● **Dataset records**
╭──

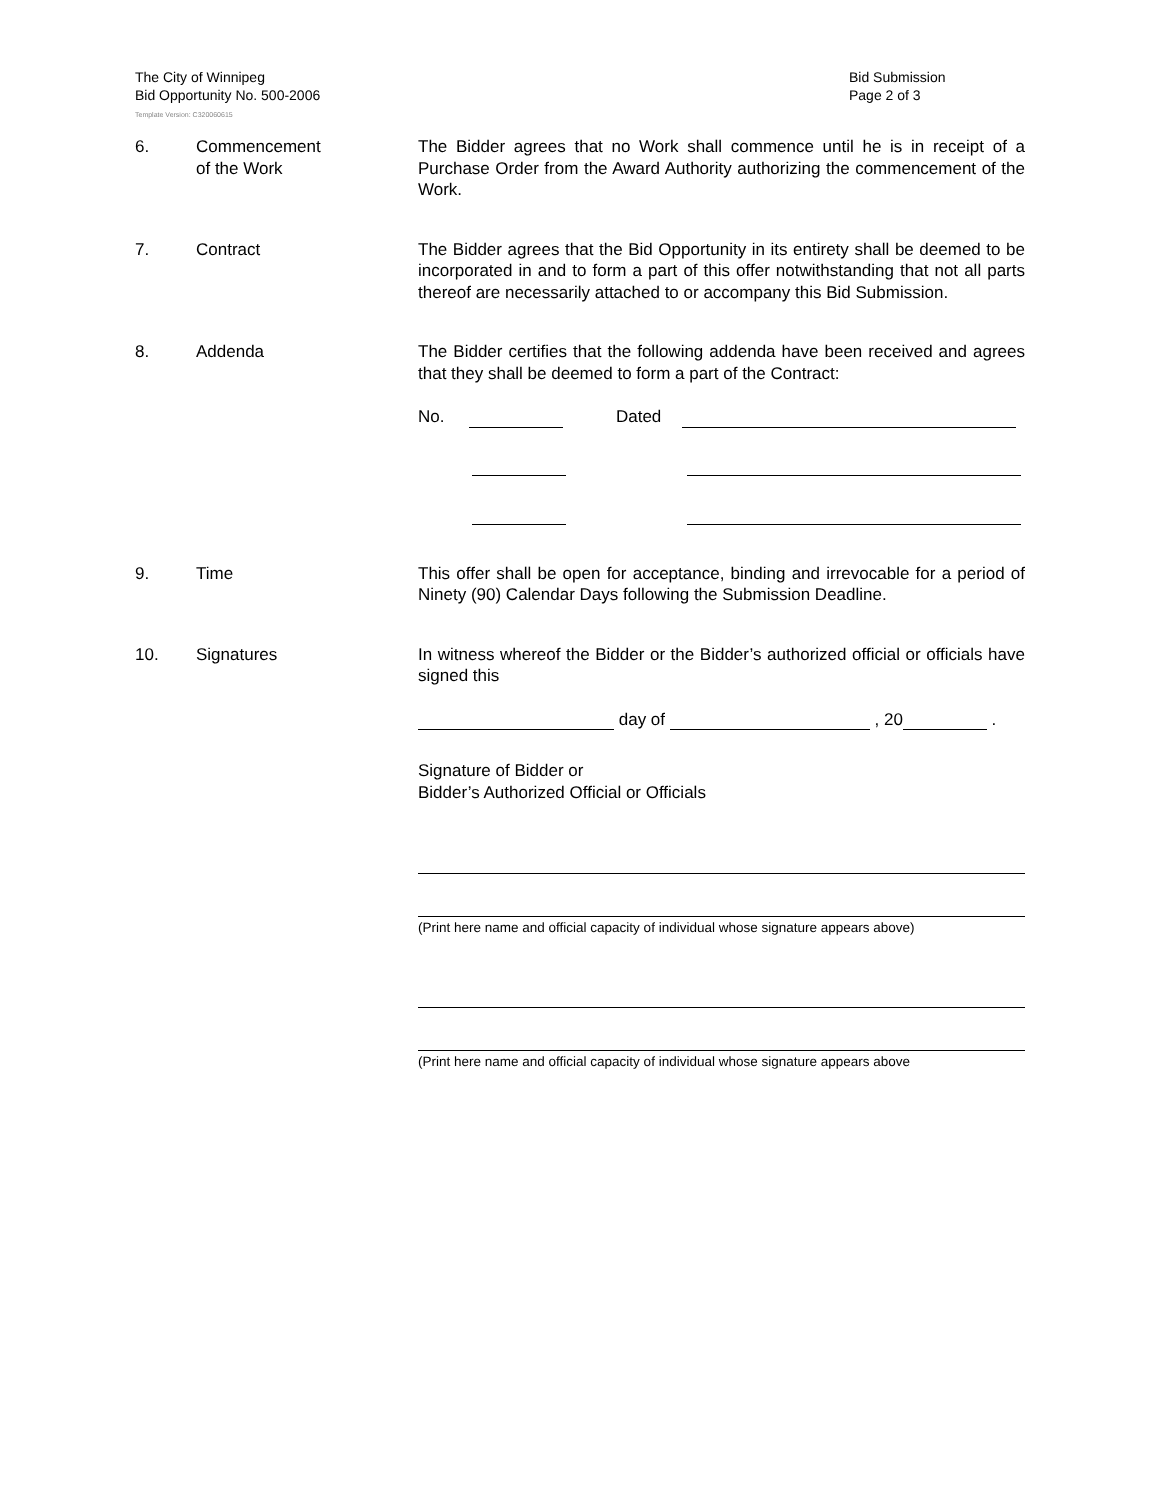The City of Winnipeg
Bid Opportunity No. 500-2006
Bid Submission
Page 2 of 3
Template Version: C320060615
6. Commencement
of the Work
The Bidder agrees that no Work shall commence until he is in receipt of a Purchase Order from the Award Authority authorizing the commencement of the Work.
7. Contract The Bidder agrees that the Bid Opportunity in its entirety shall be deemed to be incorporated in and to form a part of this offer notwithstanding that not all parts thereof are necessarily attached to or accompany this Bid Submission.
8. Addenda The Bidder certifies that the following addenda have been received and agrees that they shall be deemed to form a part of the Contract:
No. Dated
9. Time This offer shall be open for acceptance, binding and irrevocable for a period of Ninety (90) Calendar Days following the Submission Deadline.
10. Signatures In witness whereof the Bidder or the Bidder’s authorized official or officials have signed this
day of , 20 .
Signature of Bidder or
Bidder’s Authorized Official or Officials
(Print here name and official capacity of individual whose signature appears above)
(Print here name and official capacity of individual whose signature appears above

╰──

● **Assignment**
Across the records above, tally the lines that contain "Opportunity" and give the result as a number alone.

● **Your solution**
2